Budaya Antre yang Sangat Mahal
Dalam ribuan warga yang mengantri, juga terlihat para orang tua dan anak-anak yang ikut berdesakan untuk mendapatkan uang sebesar 10 ribu rupiah. Aksi saling dorong tidak terhindarkan saat ribuan warga mengantre pembagian uang sedekah di desa Sawoan Kecamatan Buduran itu. Banyaknya warga yang berebut mendapatkan uang tersebut, membuat petugas yang berjaga kewalahan mengendalikan warga yang berusaha mencapai barisan terdepan. Sejumlah anak dan lansia yang ikut mengantre, banyak yang terhimpit ditengah kerumunan massa. (http://m.inilah.com/)
Itulah sekelumit berita yang menggelitik saya untuk menuliskan postingan ini. Bulan Ramadhan memang dijadikan olah seluruh umat islam di dunia untuk berlomba-lomba berbuat kabaikan, atau bahasa kerennya Fastabiqul Khairoh. Tapi, apa jadinya jika hal baik yang sejatinya mendatangkan manfaat malah membawa mudhorot yang lebih besar.
Sudah “tidak asing” kan di telinga kita, berita-berita lain yang sejenis seperti diatas. Miris sekali rasanya mendengar berita orang tua meninggal karena berdesakan demi mendapat shodaqoh. Tidak cuma satu orang, namun belasan bahkan puluhan yang menjadi korban. mulai dari terinjak-injak, pingsan, sampai yang meninggal.

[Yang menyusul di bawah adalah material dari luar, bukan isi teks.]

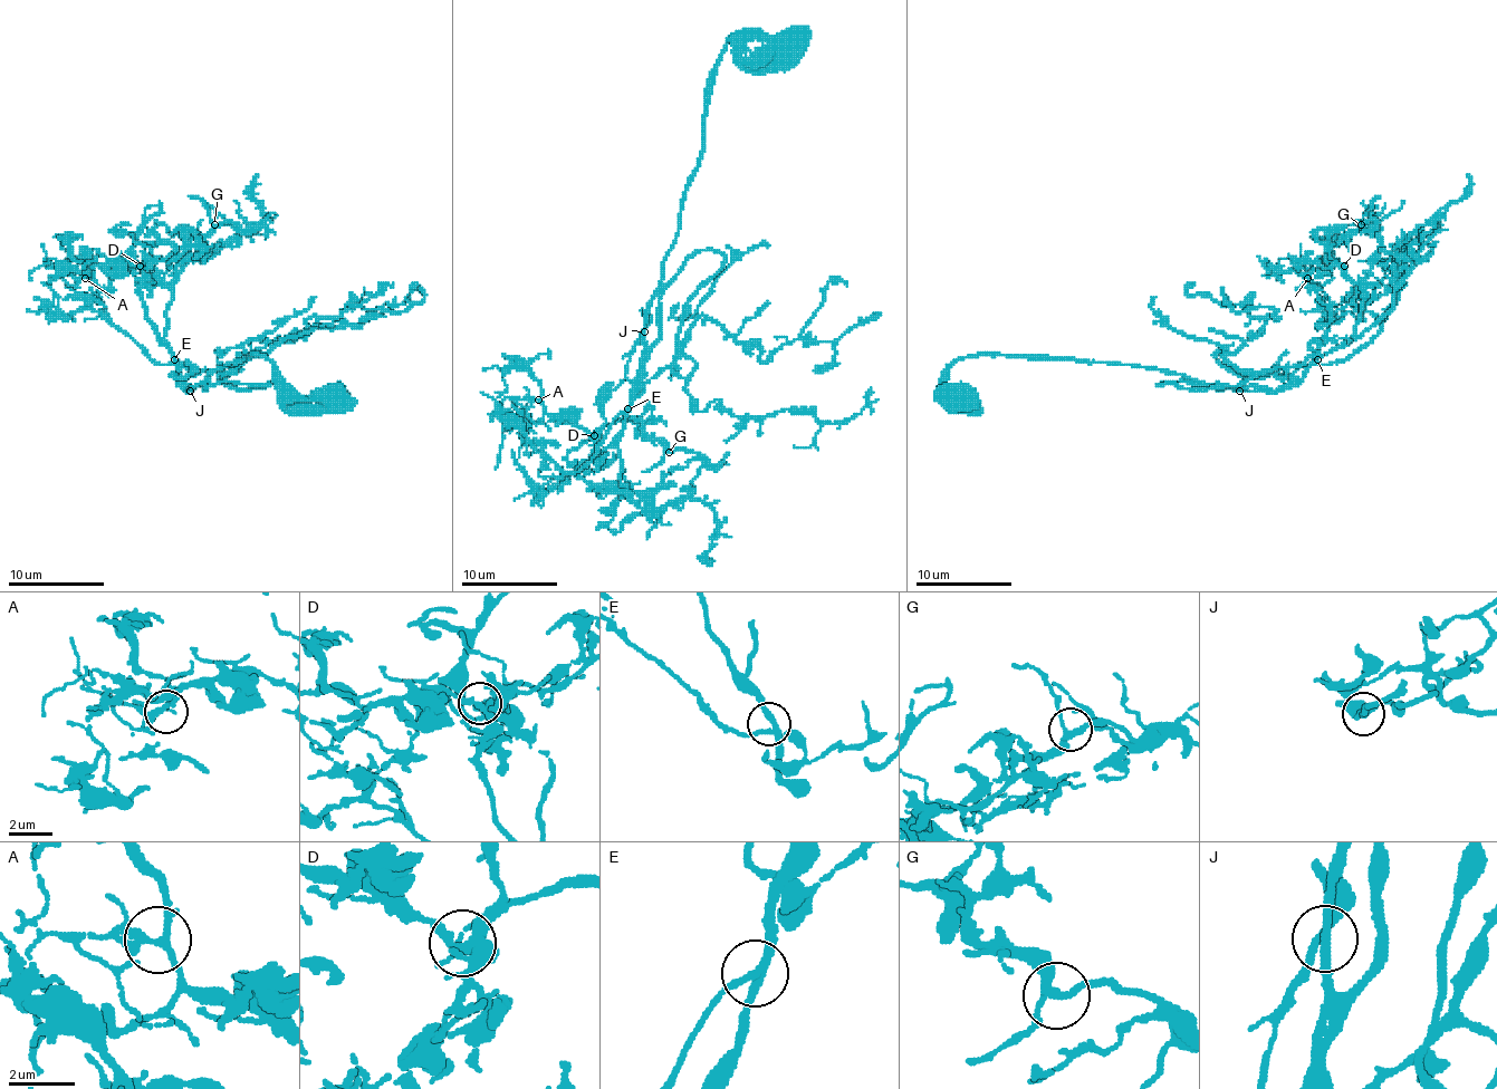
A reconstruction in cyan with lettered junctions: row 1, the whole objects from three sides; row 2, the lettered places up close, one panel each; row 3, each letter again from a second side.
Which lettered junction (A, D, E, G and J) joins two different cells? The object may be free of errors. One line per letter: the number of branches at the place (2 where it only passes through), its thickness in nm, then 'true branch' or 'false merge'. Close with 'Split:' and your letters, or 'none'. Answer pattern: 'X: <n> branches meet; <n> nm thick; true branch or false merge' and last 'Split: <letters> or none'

kasian lihat anaknya (pressphoto.co) |
Apa yang salah sebenarnya. Shodaqoh itu nggak salah kan? Kaum dhuafa juga berhak menjadi sasaran shodaqoh kan? Nah, masalahnya cuma satu kayaknya. ANTRE atau ANTRI (maaf, saya bingung mana yang sesuai EYD). Yap, antre belum menjadi budaya di Indonesia. Antre masih menjadi sesuatu yang sangat mahal di Indonesia. Mulai dari antri membeli tiket di loket stasiun, antre di depan WC, antre di kasir, antre di lampu merah, dan antre-antre lainnya.
Saya sebut kata “tidak asing” dalam paragraf ke-3 karena budaya KITA adalah bukan budaya antre. Istilah kerennya main serobotan, atau apapun itu. Indahnya membayangkan jika aksi memberi shodaqoh bisa berjalan tertib, meskipun antrean begitu mengular tapi semuanya aman. Para penerima shodaqoh bisa mengantri sembari berkenalan, bersilaturrahmi satu sama lain, yang sepuh bisa mengantri sambil duduk. Bangga deh dengan Indonesiaku…
Saya jadi ingat masa-masa SMA dimana tiap hari sudah berteman dengan yang namanya antre. Contohnya adalah Sarapan, makan siang, dan makan malam yang harus antre. Panjang antrean 180 siswa selalu memenuhi kantin di jam makan. Nggak nanggung-nanggung, lama antrean bisa sampai setengah jam. Bayangkan saja, setiap hari dan sehari tiga kali, harus antre seperti itu. Tapi, kenyataannya kami para siswa disitu menikmatinya. Tidak ada main serobot, yang ada adalah kami menghabiskan waktu ngantre dengan sekedar ngobrol, baca buku, atau mengaji. (Nostalgia IC). Tidak ada yang merasa dirugikan karena semuanya telah ada bagiannya masing-masing.
Dalam sebuah hadist, Nabi bersabda :
"Sesungguhnya setiap orang diantara kamu dikumpulkan kejadiannya di dalam rahim ibunya selama empat puluh hari dalam bentuk nuthfah(air mani), kemudian menjadi ‘alaqoh(segumpal darah) selama waktu itu juga (empat puluh hari), kemudian menjadi mudhghoh(segumpal daging) selama waktu itu juga, lalu diutuslah seorang malaikat kepadanya, lalu malaikat itu meniupkan ruh padanya dan ia diperintahkan menulis empat kalimat: Menulis rizkinya, ajalnya, amalnya, dan nasib celakanya atau keberuntungannya." (HR. Bukhori Muslim)
Yap, jelas kan diatas tertulis bahwa Rizki telah ditetapkan Alloh kepada kita. Jadi, tidak usah khawatir kita tidak kebagian rizki-Nya karena Dia lah yang Maha Adil.
Nah, sekarang tinggal bagaimana kita meraih rizki tersebut. Tentunya harus cara yang baik kan? Antre salah satunya.